**TRY IT:** From the saved entries below, give the text from the line containing "fisicamente faticosi nè" through the line containing "di cui i membri" as a JSON list of strings, one string per line, with blank lines omitted.

Saved entries:
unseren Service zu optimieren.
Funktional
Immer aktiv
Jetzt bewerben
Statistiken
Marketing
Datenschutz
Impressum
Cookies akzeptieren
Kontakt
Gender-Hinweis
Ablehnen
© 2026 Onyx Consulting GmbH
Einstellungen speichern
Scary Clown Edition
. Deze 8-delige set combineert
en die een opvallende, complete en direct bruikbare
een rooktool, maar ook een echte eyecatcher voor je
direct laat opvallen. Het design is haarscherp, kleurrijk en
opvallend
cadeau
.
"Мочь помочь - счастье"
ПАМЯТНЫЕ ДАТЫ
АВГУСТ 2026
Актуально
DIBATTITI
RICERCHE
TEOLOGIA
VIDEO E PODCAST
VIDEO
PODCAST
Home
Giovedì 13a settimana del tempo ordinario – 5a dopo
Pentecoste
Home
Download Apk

==

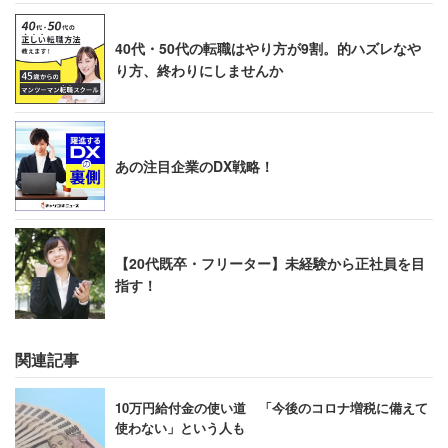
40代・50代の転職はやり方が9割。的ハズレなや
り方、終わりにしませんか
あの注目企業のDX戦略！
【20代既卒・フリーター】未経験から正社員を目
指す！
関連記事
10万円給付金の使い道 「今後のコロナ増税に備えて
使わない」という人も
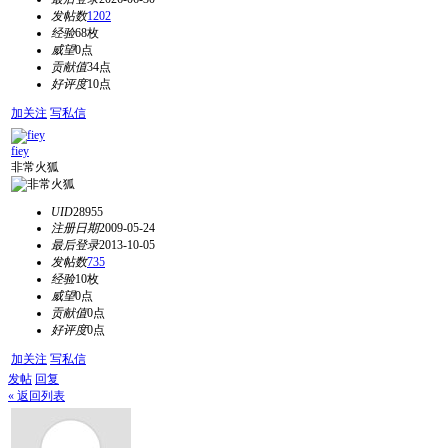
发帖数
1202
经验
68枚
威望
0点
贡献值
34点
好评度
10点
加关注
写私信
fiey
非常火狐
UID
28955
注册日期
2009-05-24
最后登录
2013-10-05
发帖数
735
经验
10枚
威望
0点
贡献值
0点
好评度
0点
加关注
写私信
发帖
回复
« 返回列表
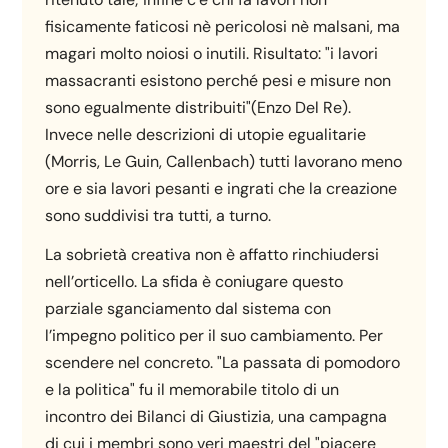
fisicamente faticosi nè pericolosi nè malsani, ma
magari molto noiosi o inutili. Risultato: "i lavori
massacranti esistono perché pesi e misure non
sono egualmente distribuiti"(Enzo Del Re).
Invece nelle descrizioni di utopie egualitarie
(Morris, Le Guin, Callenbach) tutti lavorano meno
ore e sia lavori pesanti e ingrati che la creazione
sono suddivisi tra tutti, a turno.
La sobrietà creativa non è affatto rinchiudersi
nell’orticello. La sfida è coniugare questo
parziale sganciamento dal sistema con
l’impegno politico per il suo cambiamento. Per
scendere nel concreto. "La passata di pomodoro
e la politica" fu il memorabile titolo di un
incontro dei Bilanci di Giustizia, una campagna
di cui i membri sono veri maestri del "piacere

...

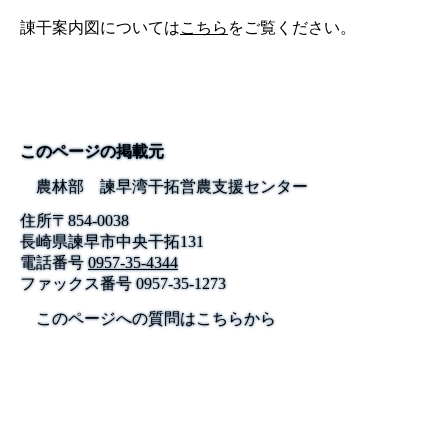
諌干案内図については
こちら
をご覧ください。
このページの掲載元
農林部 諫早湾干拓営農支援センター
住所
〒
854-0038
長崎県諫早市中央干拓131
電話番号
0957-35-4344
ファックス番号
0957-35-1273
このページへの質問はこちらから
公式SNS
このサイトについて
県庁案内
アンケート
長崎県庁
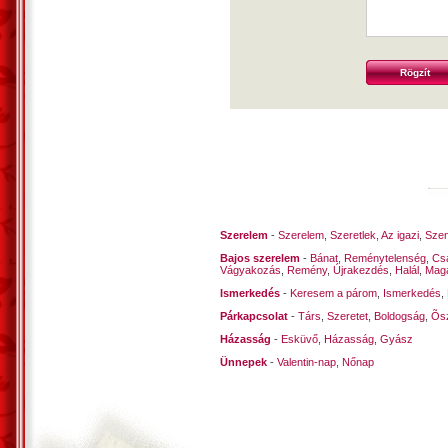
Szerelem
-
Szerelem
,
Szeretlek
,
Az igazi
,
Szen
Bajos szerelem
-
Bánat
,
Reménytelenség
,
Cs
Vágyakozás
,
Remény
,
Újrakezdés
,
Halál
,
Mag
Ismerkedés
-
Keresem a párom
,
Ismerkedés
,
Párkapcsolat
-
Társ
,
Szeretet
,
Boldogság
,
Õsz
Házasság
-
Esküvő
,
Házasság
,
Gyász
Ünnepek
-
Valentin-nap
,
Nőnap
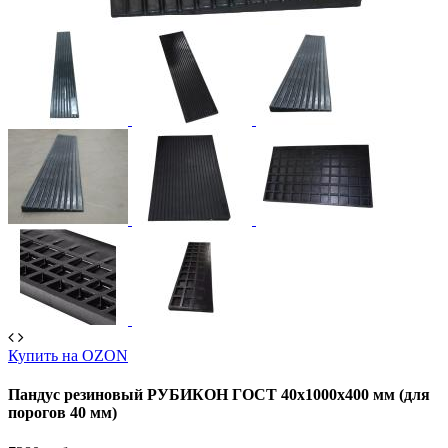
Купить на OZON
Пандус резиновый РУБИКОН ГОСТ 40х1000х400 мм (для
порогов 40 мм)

**WRITTEN SOLUTION:**
[
  "fisicamente faticosi nè pericolosi nè malsani, ma",
  "magari molto noiosi o inutili. Risultato: \"i lavori",
  "massacranti esistono perché pesi e misure non",
  "sono egualmente distribuiti\"(Enzo Del Re).",
  "Invece nelle descrizioni di utopie egualitarie",
  "(Morris, Le Guin, Callenbach) tutti lavorano meno",
  "ore e sia lavori pesanti e ingrati che la creazione",
  "sono suddivisi tra tutti, a turno.",
  "La sobrietà creativa non è affatto rinchiudersi",
  "nell’orticello. La sfida è coniugare questo",
  "parziale sganciamento dal sistema con",
  "l’impegno politico per il suo cambiamento. Per",
  "scendere nel concreto. \"La passata di pomodoro",
  "e la politica\" fu il memorabile titolo di un",
  "incontro dei Bilanci di Giustizia, una campagna",
  "di cui i membri sono veri maestri del \"piacere"
]